Study text:
- - - - - - -

Foreword Tim Pat Coogan
Path to Freedom
Foreword
America’s loss was to be Ireland’s gain. For if Michael Collins had taken his brother Pat’s advice, the Republic of Ireland might not exist today. Watching the storm clouds of World War I gather over Europe, Pat had written to Michael from Chicago urging his young brother to leave his job in a London financial institution and come to join him in America. Had they teamed up, one is tempted to speculate that one of the all-time great Pat-and-Mike success stories might have resulted. As it was, Pat became a captain of police in Chicago and Michael went on to destroy the Irish police force, the armed Royal Irish Constabulary (R.I.C.). In doing so he laid the foundations for today’s unarmed Irish police, the Garda Siochana or Civic Guard.
In the early stages of World War I, the then twenty-six year-old Collins agonised over Pat’s letters inviting him to America. He took long lonely walks through London’s dockland, seeing the ships leave for the New World, wondering should he go himself. War meant conscription would come, bringing with it an unthinkable choice: to become a conscientious objector, a course repugnant to his warrior soul, or to don a British uniform and fight for the Crown.
Collins solved the problem in his own inimitable way. He put on an Irish uniform and went to fight for Ireland, in the 1916 Easter Rebellion in Dublin. He was captured and sent to Frongoch Internment Camp in Wales, the Republican University as it was known. It was here, in prison, that he began to think out a new philosophy of warfare and to re-organise the Irish Republican Brotherhood, the I.R.B., which later spearheaded the fight for Irish independence and led to the creation of modern Ireland. He was also the founder of modern urban guerilla warfare, the first freedom fighter, or urban terrorist. Mao Tse tSung studied his methods. And Yatzik Shamir, the former Prime Minister of Israel, was so impressed with Collins that not alone did he study him, he took the codename “Micail” for his Irgun unit during the Israeli war of independence against the British.
Before considering his career and writings, I must briefly diverge to look at Collins’ origins and examine what led him to a London counting house in the first place. He was born, the youngest of eight children on a ninety-acre farm, a good holding for Catholics of the time, near Clonakilty in West Cork in 1890, to a remarkable set of parents. His father was nearly forty years older than his mother, Marianne, and was in his seventy-sixth year when Michael arrived. Neither parent had much formal education but they both knew French, Latin, Greek, Irish and English. And, apart from being an expert farmer and veterinarian, Michael senior was also noted for his knowledge of astronomy, mathematics, and for his skill as a builder. The Collins, or the O’Coileain as they were known in Irish, were once a very considerable Munster clan. And the family, both in Michael Collins’ day and in our own is recognised as being unusually intelligent and well-doing.
However Michael senior died when young Michael was six, leaving Marianne to run the farm and look after the eight children. One by one, all the children were forced to emigrate, until only Johnnie, who ran the farm after Marianne contracted cancer and Michael, who was then fourteen, were left at home.
There was at the time a tradition of recruiting for the British postal service in the Clonakilty area. When a baby boy was born, the neighbours’ first comment on looking into the pram was “musha ‘tis the fine sorter he’ll make”. Collins attended a class in Clonakilty which prepared pupils for the post office exams, and, at the age of sixteen, crossed over to London to live with his sister Hannie and take up work as a boy clerk in Kensington Post Office Savings Bank.

- - - - - - -

Records:
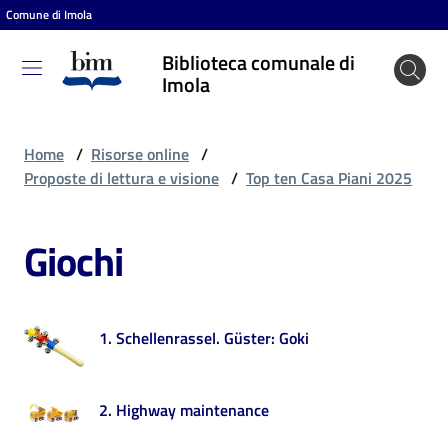
Comune di Imola
Vai al contenuto
Vai alla navigazione
Vai al footer
Biblioteca comunale di
Biblioteca
Imola
comunale
di Imola
Home
/
Risorse online
/
Proposte di lettura e visione
/
Top ten Casa Piani 2025
Entra
Giochi
Cosa
puoi
1. Schellenrassel. Güster: Goki
fare
2. Highway maintenance
Scopri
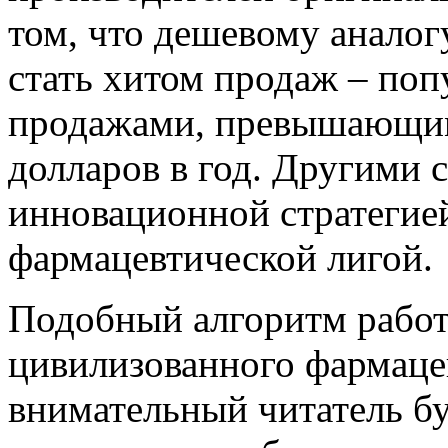
том, что дешевому аналог
стать хитом продаж – по
продажами, превышающи
долларов в год. Другими 
инновационной стратегие
фармацевтической лигой.
Подобный алгоритм рабо
цивилизованного фармаце
внимательный читатель буд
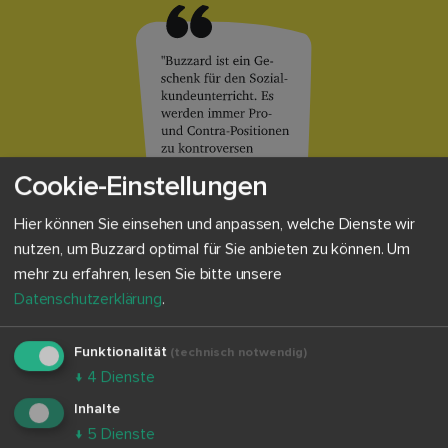
Cookie-Einstellungen
Hier können Sie einsehen und anpassen, welche Dienste wir
nutzen, um Buzzard optimal für Sie anbieten zu können.
Um
mehr zu erfahren, lesen Sie bitte unsere
Datenschutzerklärung
.
Funktionalität
(technisch notwendig)
↓
4
Dienste
Inhalte
↓
5
Dienste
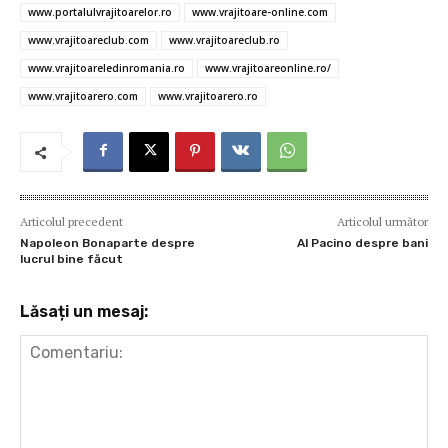
www.portalulvrajitoarelor.ro
www.vrajitoare-online.com
k
p
www.vrajitoareclub.com
www.vrajitoareclub.ro
www.vrajitoareledinromania.ro
www.vrajitoareonline.ro/
www.vrajitoarero.com
www.vrajitoarero.ro
Articolul precedent
Articolul următor
Napoleon Bonaparte despre
Al Pacino despre bani
lucrul bine făcut
Lăsați un mesaj:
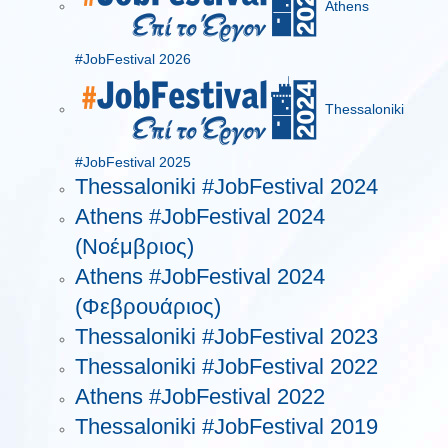
Athens
#JobFestival 2026
Thessaloniki
#JobFestival 2025
Thessaloniki #JobFestival 2024
Athens #JobFestival 2024
(Νοέμβριος)
Athens #JobFestival 2024
(Φεβρουάριος)
Thessaloniki #JobFestival 2023
Thessaloniki #JobFestival 2022
Athens #JobFestival 2022
Thessaloniki #JobFestival 2019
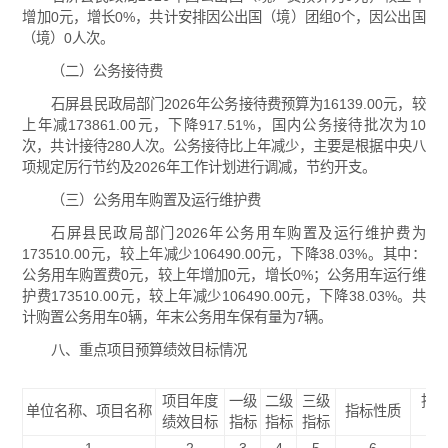
增加0元，增长0%，共计安排因公出国（境）团组0个，因公出国
（境）0人次。
（二）公务接待费
石屏县民政局部门2026年公务接待费预算为16139.00元，较
上年减173861.00元，下降917.51%，国内公务接待批次为10
次，共计接待280人次。公务接待比上年减少，主要是根据中央八
项规定厉行节约及2026年工作计划进行调减，节约开支。
（三）公务用车购置及运行维护费
石屏县民政局部门2026年公务用车购置及运行维护费为
173510.00元，较上年减少106490.00元，下降38.03%。其中：
公务用车购置费0元，较上年增加0元，增长0%；公务用车运行维
护费173510.00元，较上年减少106490.00元，下降38.03%。共
计购置公务用车0辆，年末公务用车保有量为7辆。
八、重点项目预算绩效目标情况
项目年度
一级
二级
三级
指
单位名称、项目名称
指标性质
绩效目标
指标
指标
指标
值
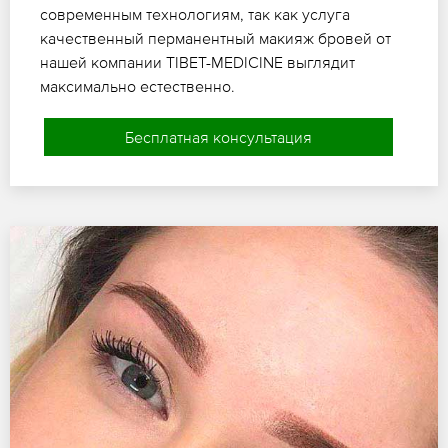
современным технологиям, так как услуга
качественный перманентный макияж бровей от
нашей компании TIBET-MEDICINE выглядит
максимально естественно.
Бесплатная консультация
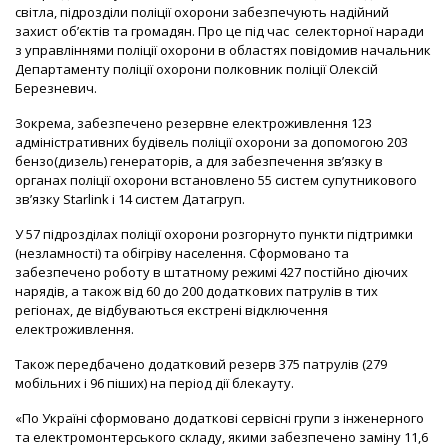
світла, підрозділи поліції охорони забезпечують надійний
захист об’єктів та громадян. Про це під час селекторної наради
з управліннями поліції охорони в областях повідомив начальник
Департаменту поліції охорони полковник поліції Олексій
Березневич.
Зокрема, забезпечено резервне електроживлення 123
адміністративних будівель поліції охорони за допомогою 203
бензо(дизель) генераторів, а для забезпечення зв’язку в
органах поліції охорони встановлено 55 систем супутникового
зв’язку Starlink і 14 систем Датагруп.
У 57 підрозділах поліції охорони розгорнуто пункти підтримки
(незламності) та обігріву населення. Сформовано та
забезпечено роботу в штатному режимі 427 постійно діючих
нарядів, а також від 60 до 200 додаткових патрулів в тих
регіонах, де відбуваються екстрені відключення
електроживлення.
Також передбачено додатковий резерв 375 патрулів (279
мобільних і 96 піших) на період дії блекауту.
«По Україні сформовано додаткові сервісні групи з інженерного
та електромонтерського складу, якими забезпечено заміну 11,6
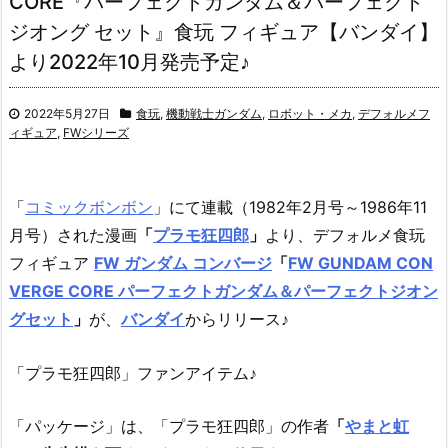
CORE『パーフェクトガンダム＆パーフェクト
ジオング セット』食玩 フィギュア【バンダイ】
より2022年10月発売予定♪
2022年5月27日
食玩
,
機動戦士ガンダム
,
ロボット・メカ
,
デフォルメフ
ィギュア
,
FWシリーズ
「
コミックボンボン
」にて連載（1982年2月号～1986年11
月号）された漫画
「
プラモ狂四郎
」
より、デフォルメ食玩
フィギュア
FW ガンダム コンバージ
「
FW GUNDAM CON
VERGE CORE パーフェクトガンダム＆パーフェクトジオン
グセット
」
が、
バンダイ
からリリース♪
「プラモ狂四郎」ファンアイテム♪
「パッケージ」は、「プラモ狂四郎」の作者
「
やまと虹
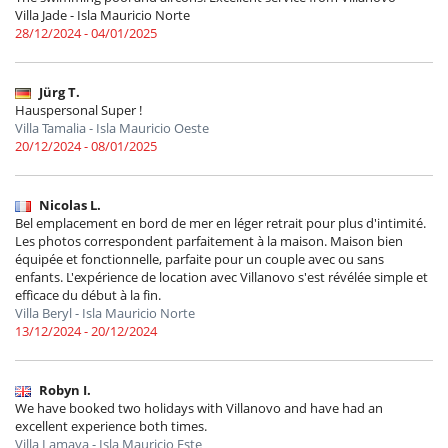
Villa Jade - Isla Mauricio Norte
28/12/2024 - 04/01/2025
Jürg T.
Hauspersonal Super !
Villa Tamalia - Isla Mauricio Oeste
20/12/2024 - 08/01/2025
Nicolas L.
Bel emplacement en bord de mer en léger retrait pour plus d'intimité.
Les photos correspondent parfaitement à la maison. Maison bien
équipée et fonctionnelle, parfaite pour un couple avec ou sans
enfants. L'expérience de location avec Villanovo s'est révélée simple et
efficace du début à la fin.
Villa Beryl - Isla Mauricio Norte
13/12/2024 - 20/12/2024
Robyn I.
We have booked two holidays with Villanovo and have had an
excellent experience both times.
Villa Lamaya - Isla Mauricio Este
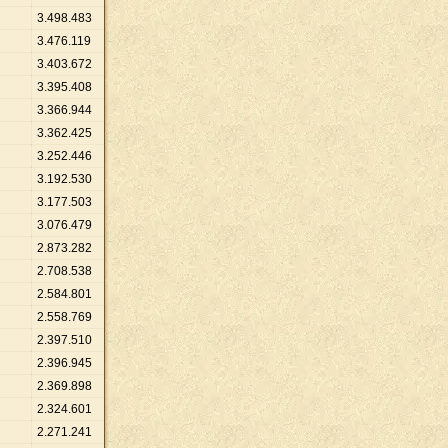
3
.
498
.
483
3
.
476
.
119
3
.
403
.
672
3
.
395
.
408
3
.
366
.
944
3
.
362
.
425
3
.
252
.
446
3
.
192
.
530
3
.
177
.
503
3
.
076
.
479
2
.
873
.
282
2
.
708
.
538
2
.
584
.
801
2
.
558
.
769
2
.
397
.
510
2
.
396
.
945
2
.
369
.
898
2
.
324
.
601
2
.
271
.
241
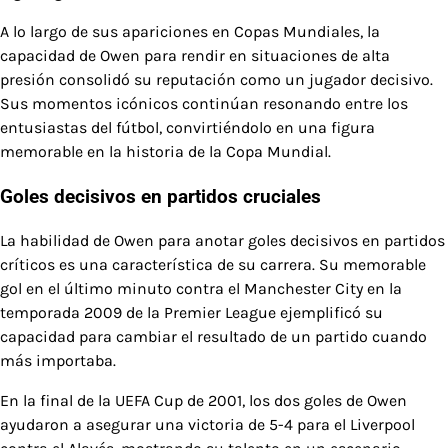
A lo largo de sus apariciones en Copas Mundiales, la
capacidad de Owen para rendir en situaciones de alta
presión consolidó su reputación como un jugador decisivo.
Sus momentos icónicos continúan resonando entre los
entusiastas del fútbol, convirtiéndolo en una figura
memorable en la historia de la Copa Mundial.
Goles decisivos en partidos cruciales
La habilidad de Owen para anotar goles decisivos en partidos
críticos es una característica de su carrera. Su memorable
gol en el último minuto contra el Manchester City en la
temporada 2009 de la Premier League ejemplificó su
capacidad para cambiar el resultado de un partido cuando
más importaba.
En la final de la UEFA Cup de 2001, los dos goles de Owen
ayudaron a asegurar una victoria de 5-4 para el Liverpool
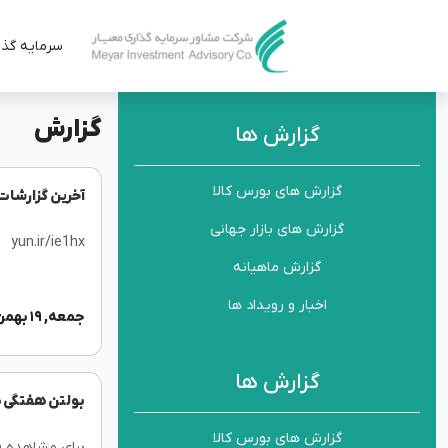
سرمایه گذا
گزارش
گزارش ها
گزارش های بورس کالا
آخرین گزارشات
گزارش های بازار جهانی
yun.ir/ie1hx
گزارش ماهیانه
اخبار و رویداد ها
جمعه, ۱۹ بهمن ۱۴۰۳
گزارش ها
بولتن هفتگی هفته 
گزارش های بورس کالا
برای مشاهده فا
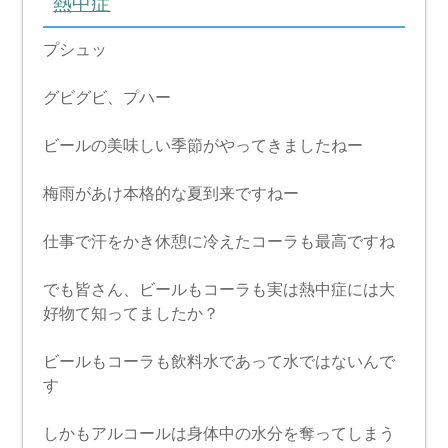
熱中症
プシュッ
グビグビ、プハー
ビールの美味しい季節がやってきましたねー
梅雨があけ本格的な夏到来ですねー
仕事で汗をかき休憩に冷えたコーラも最高ですね
でも皆さん、ビールもコーラも実は熱中症には大
好物て知ってましたか？
ビールもコーラも飲料水であって水ではないんで
す
しかもアルコールは身体中の水分を奪ってしまう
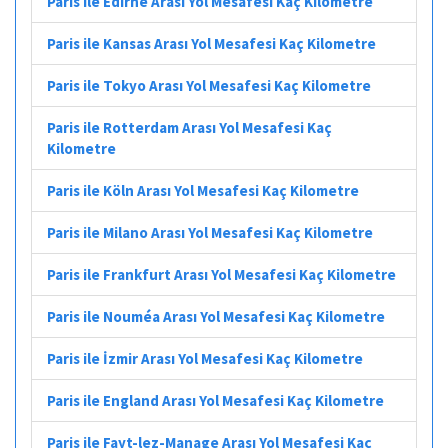
Paris ile Edirne Arası Yol Mesafesi Kaç Kilometre
Paris ile Kansas Arası Yol Mesafesi Kaç Kilometre
Paris ile Tokyo Arası Yol Mesafesi Kaç Kilometre
Paris ile Rotterdam Arası Yol Mesafesi Kaç
Kilometre
Paris ile Köln Arası Yol Mesafesi Kaç Kilometre
Paris ile Milano Arası Yol Mesafesi Kaç Kilometre
Paris ile Frankfurt Arası Yol Mesafesi Kaç Kilometre
Paris ile Nouméa Arası Yol Mesafesi Kaç Kilometre
Paris ile İzmir Arası Yol Mesafesi Kaç Kilometre
Paris ile England Arası Yol Mesafesi Kaç Kilometre
Paris ile Fayt-lez-Manage Arası Yol Mesafesi Kaç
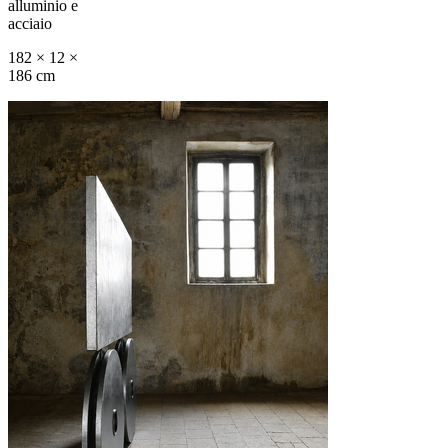
alluminio e
acciaio
182 × 12 ×
186 cm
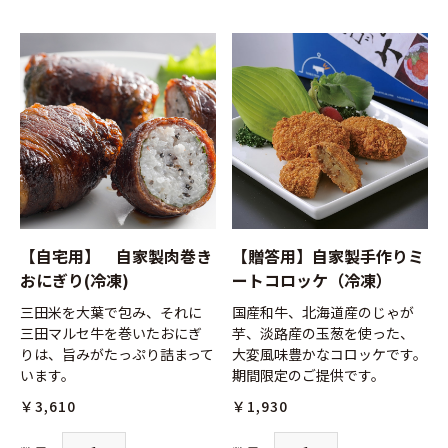
【自宅用】 自家製肉巻き
【贈答用】自家製手作りミ
おにぎり(冷凍)
ートコロッケ（冷凍）
三田米を大葉で包み、それに
国産和牛、北海道産のじゃが
三田マルセ牛を巻いたおにぎ
芋、淡路産の玉葱を使った、
りは、旨みがたっぷり詰まって
大変風味豊かなコロッケです。
います。
期間限定のご提供です。
￥3,610
￥1,930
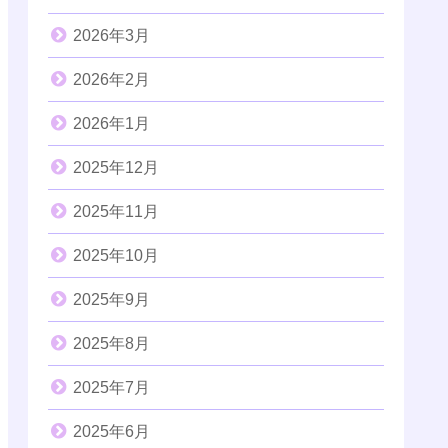
2026年3月
2026年2月
2026年1月
2025年12月
2025年11月
2025年10月
2025年9月
2025年8月
2025年7月
2025年6月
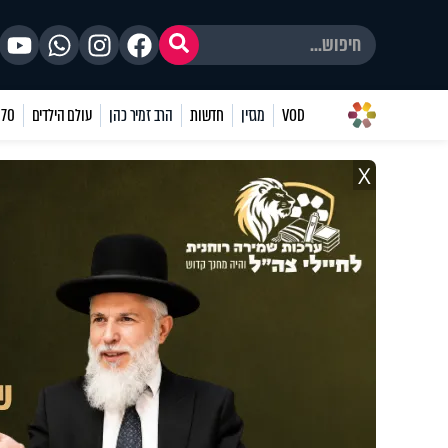
VOD
מגזין
חדשות
הרב זמיר כהן
עולם הילדים
70 שאלות
X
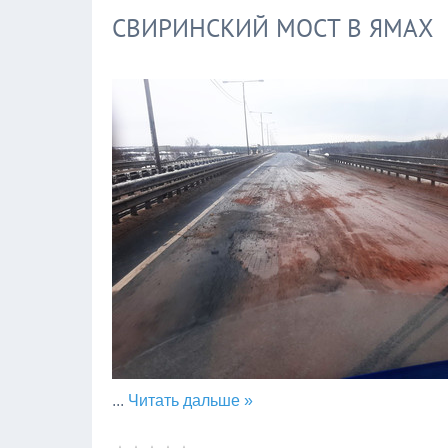
СВИРИНСКИЙ МОСТ В ЯМАХ
...
Читать дальше »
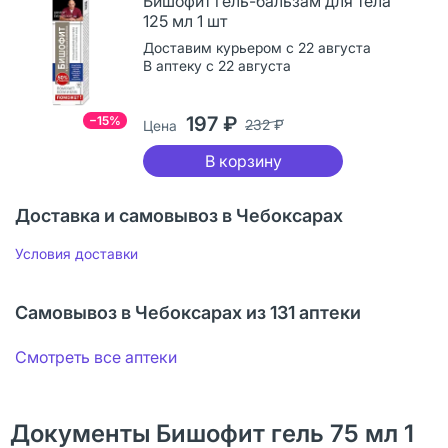
Бишофит гель-бальзам для тела
125 мл 1 шт
Доставим курьером с 22 августа
В аптеку с 22 августа
197 ₽
−15%
232 ₽
Цена
В корзину
Доставка и самовывоз в Чебоксарах
Условия доставки
Самовывоз в Чебоксарах из 131 аптеки
Смотреть все аптеки
Документы Бишофит гель 75 мл 1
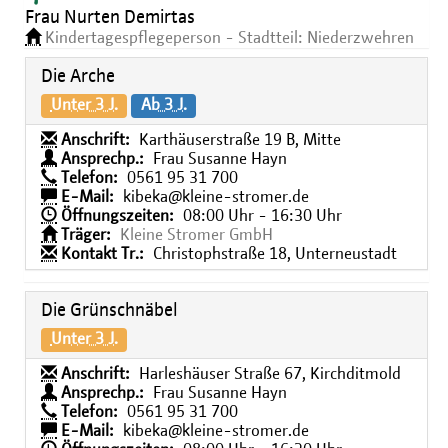
Frau Nurten Demirtas
Kindertagespflegeperson - Stadtteil: Niederzwehren
Die Arche
Unter 3 J.
Ab 3 J.
Anschrift:
Karthäuserstraße 19 B, Mitte
Ansprechp.:
Frau Susanne Hayn
Telefon:
0561 95 31 700
E-Mail:
kibeka@kleine-stromer.de
Öffnungszeiten:
08:00 Uhr - 16:30 Uhr
Träger:
Kleine Stromer GmbH
Kontakt Tr.:
Christophstraße 18, Unterneustadt
Die Grünschnäbel
Unter 3 J.
Anschrift:
Harleshäuser Straße 67, Kirchditmold
Ansprechp.:
Frau Susanne Hayn
Telefon:
0561 95 31 700
E-Mail:
kibeka@kleine-stromer.de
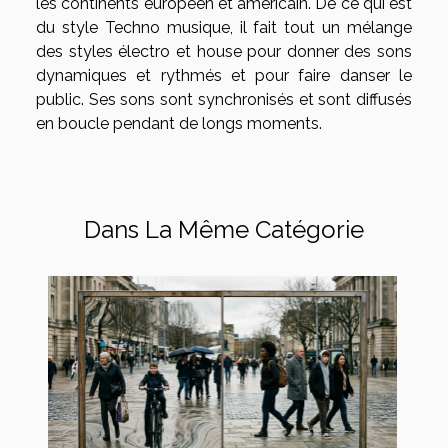
les continents européen et américain. De ce qui est
du style Techno musique, il fait tout un mélange
des styles électro et house pour donner des sons
dynamiques et rythmés et pour faire danser le
public. Ses sons sont synchronisés et sont diffusés
en boucle pendant de longs moments.
Dans La Même Catégorie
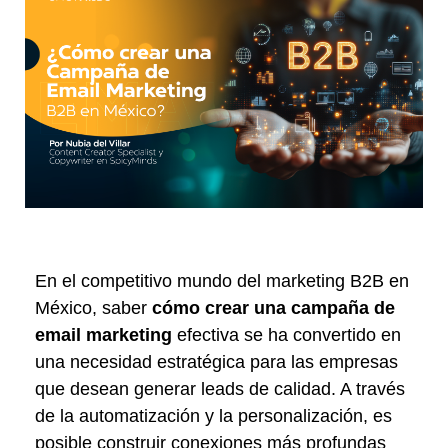
En el competitivo mundo del marketing B2B en
México, saber
cómo crear una campaña de
email marketing
efectiva se ha convertido en
una necesidad estratégica para las empresas
que desean generar leads de calidad. A través
de la automatización y la personalización, es
posible construir conexiones más profundas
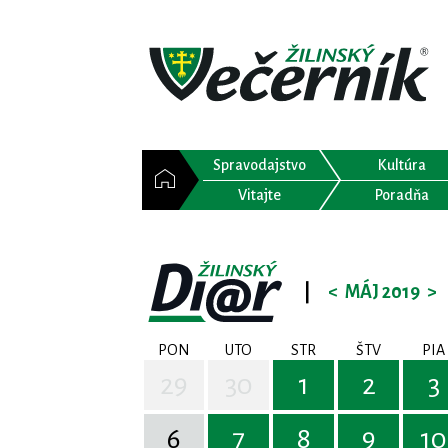
Spravodajstvo
Kultúra
Vitajte
Poradňa
|
<
MÁJ 2019
>
PON
UTO
STR
ŠTV
PIA
29
30
1
2
3
6
7
8
9
10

- - - - - - -

Work request:
Decide whether each statement agrees with the foreword. Give yes or no and quote the words from the foreword that settle it. 1. Michael Collins's brother Pat became a police captain in Chicago. 2. After the 1916 Easter Rebellion, Collins was interned in a camp in Scotland. 3. At sixteen, Collins went to London to live with his sister Hannie.

Solution below:
1. Yes: "Pat became a captain of police in Chicago"
2. No: "sent to Frongoch Internment Camp in Wales"
3. Yes: "at the age of sixteen, crossed over to London to live with his sister Hannie"